*** Opening of Data excerpt ***

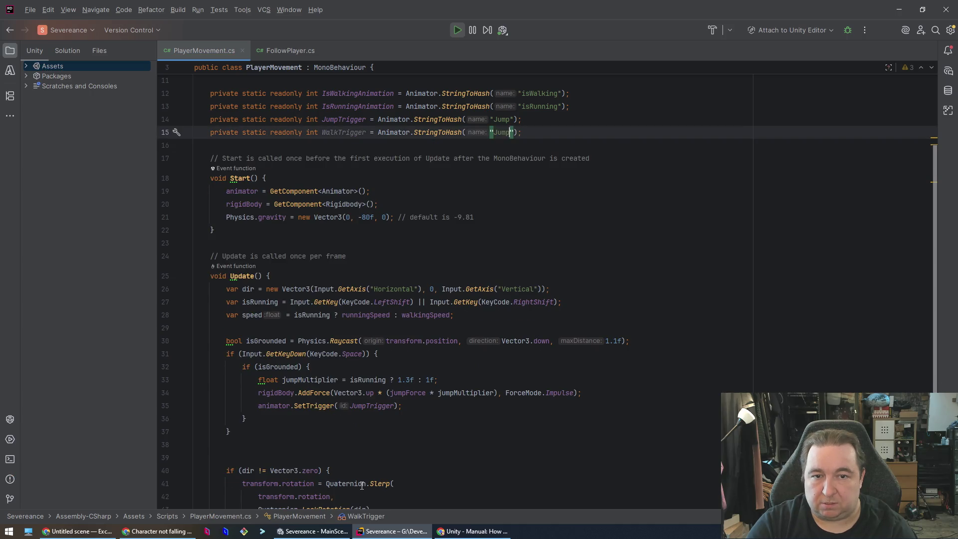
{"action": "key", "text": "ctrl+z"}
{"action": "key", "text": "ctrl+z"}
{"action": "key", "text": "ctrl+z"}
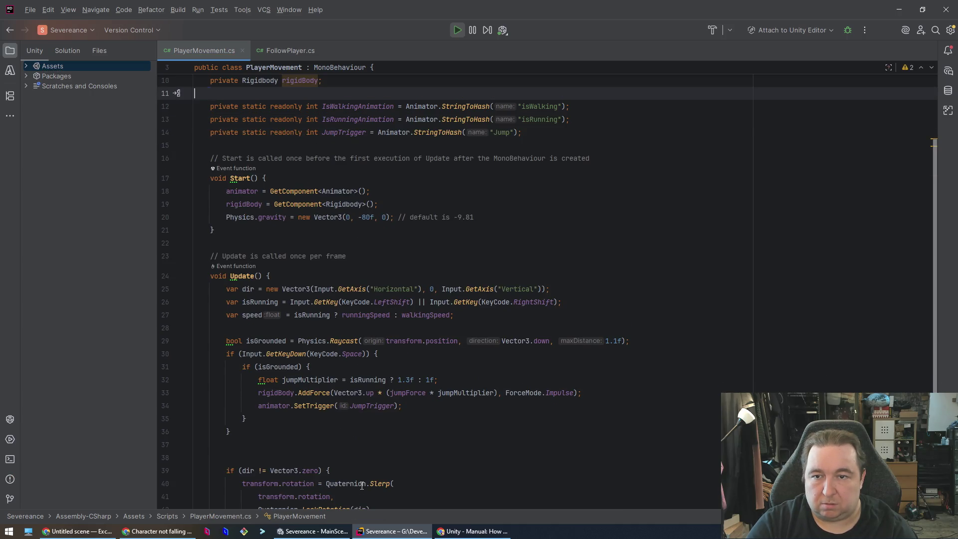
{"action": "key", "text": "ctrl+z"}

*** Close of Data excerpt ***

What is expected> Please reproduce the material above word for word, without its images.

Output for this task>
{"action": "key", "text": "ctrl+z"}
{"action": "key", "text": "ctrl+z"}
{"action": "key", "text": "ctrl+z"}
{"action": "key", "text": "ctrl+z"}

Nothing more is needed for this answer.